### TEKS YANG DISEDIAKAN
§

“Sesungguhnya Allah telah menerima
tobat Nabi, orang-orang Muhajirin dan orang-orang Anshar yang mengikuti Nabi
dalam masa kesulitan, setelah hati segolongan dari mereka hampir berpaling,
kemudian Allah menerima tobat mereka itu.” (QS. at-Taubah [9] : 117)
Orang-Orang yang Tidak Ikut Perang Tabuk
Selain
orang-orang yang memang benar-benar berhalangan dan orang-orang munafik, ada
tiga orang sahabat yang tidak berpartisipasi dalam Perang Tabuk tanpa alasan
tertentu. Mereka adalah Ka’ab ibn Malik, Murarah ibn Rabi’ al-Amiri, dan Hilal
ibn Umayyah al-Waaqifi. Mereka bertiga tidak ikut dalam Perang Tabuk karena
suka menunda-nunda pekerjaan dan cenderung bermalas-malas. Ka’ab radhiyallahu
‘anhu menuturkan kisah tentang ketidakikutsertaan dirinya dalam sebuah hadits
panjang yang disampaikan oleh al-Bukhari[1], Muslim[2] dan lain-lain sebagai
berikut:
“Inilah
kisahku. Sesungguhnya sangat kuat dan ringan bagiku untuk menyertai Rasulullah
dalam Perang Tabuk itu. Bahkan aku berkali-kali sudah siap untuk pergi bersama
kaum Muslimin, tetapi kemudian pulang lagi dan membatalkan niatku. Aku berkata
kepada diriku sendiri, ‘Sebenarnya aku mampu melakukannya jika menginginkan.’
Hal itu masih
terngiang-ngiang ditelingaku sampai orang-orang sibuk, sementara aku sendiri
belum mempersiapkan apa pun. Aku masih seperti itu sampai mereka berangkat
meninggalkanku. Beberapa waktu kemudian, aku ingin pergi dan menyusul merekaa,
tapi tidak segera melakukannya. Duhai, seandainya ketika itu aku melakukannya!
Hal itu
tampaknya belum menjadi takdirku. Apabila aku keluar rumah, bertemu orang-orang
setelah keberangkatan Rasulullah, dan pergi berkeliling, aku merasa sangat
sedih karena tidak melihat kecualii orang-orang yang tenggelam dalam
kemunafikan atau orang-orang dari kalangan miskin danlemah yang dimaafkan
Allah. Ketika ku dengar kabar bahwa Rasulullah sedang dalam perjalanan pulang,
yang membuat semangatku bangkit kembali, terbesitlah dalam benakku untuk
berdusta kepada beliau, sebab aku berpikir, ‘Dengan apa aku bisa selamat dari
murka Rasulullah besok?’
Aku pun minta
pendapat dari orang-orang bijak bestari di keluargaku. Tatkala dikabarkan bahwa
Rasulullah telah tiba, dusta luruh dari dalam diriku. Aku akan berkata jujur
kepada beliau.

§

### DAFTAR CATATAN

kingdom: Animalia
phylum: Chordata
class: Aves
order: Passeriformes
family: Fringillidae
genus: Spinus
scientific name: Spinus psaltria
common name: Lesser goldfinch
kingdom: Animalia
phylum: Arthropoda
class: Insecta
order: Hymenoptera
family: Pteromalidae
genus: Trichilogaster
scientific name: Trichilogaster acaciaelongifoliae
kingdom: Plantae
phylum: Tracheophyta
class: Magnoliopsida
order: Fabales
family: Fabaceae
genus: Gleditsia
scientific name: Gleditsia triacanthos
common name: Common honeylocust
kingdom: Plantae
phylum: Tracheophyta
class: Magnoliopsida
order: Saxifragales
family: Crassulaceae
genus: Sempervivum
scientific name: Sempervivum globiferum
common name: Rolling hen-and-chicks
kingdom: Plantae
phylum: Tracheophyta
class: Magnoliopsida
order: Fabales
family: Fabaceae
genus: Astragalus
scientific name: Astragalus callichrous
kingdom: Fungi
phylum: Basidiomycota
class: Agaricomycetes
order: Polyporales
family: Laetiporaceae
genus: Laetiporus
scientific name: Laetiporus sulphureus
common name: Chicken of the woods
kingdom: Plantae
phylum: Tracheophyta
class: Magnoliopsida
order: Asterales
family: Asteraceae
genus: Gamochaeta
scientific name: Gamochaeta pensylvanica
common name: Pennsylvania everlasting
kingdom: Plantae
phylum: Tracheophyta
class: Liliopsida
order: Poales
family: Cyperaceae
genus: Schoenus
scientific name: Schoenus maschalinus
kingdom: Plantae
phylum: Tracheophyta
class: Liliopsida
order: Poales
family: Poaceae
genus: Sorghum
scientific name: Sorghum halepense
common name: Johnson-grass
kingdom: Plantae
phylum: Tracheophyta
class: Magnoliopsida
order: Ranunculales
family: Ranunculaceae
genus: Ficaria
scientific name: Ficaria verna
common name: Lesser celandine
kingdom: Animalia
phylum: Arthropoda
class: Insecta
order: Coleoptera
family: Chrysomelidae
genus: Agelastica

§

### LATIHAN
Jawablah pertanyaan-pertanyaan ini berdasarkan teks tentang Perang Tabuk.
1. Dari surah dan ayat berapakah kutipan pada awal teks diambil?
2. Siapa saja tiga sahabat yang tidak ikut dalam Perang Tabuk tanpa alasan tertentu?
3. Kepada siapa Ka'ab meminta pendapat setelah terpikir olehnya untuk berdusta kepada Rasulullah?
Catatan tersebut merupakan bahan tersendiri yang terpisah dari teks tentang Perang Tabuk.

### JAWABAN YANG DIHARAPKAN
1. QS. at-Taubah [9] : 117.
2. Ka'ab ibn Malik, Murarah ibn Rabi' al-Amiri, dan Hilal ibn Umayyah al-Waaqifi.
3. Kepada orang-orang bijak bestari di keluarganya.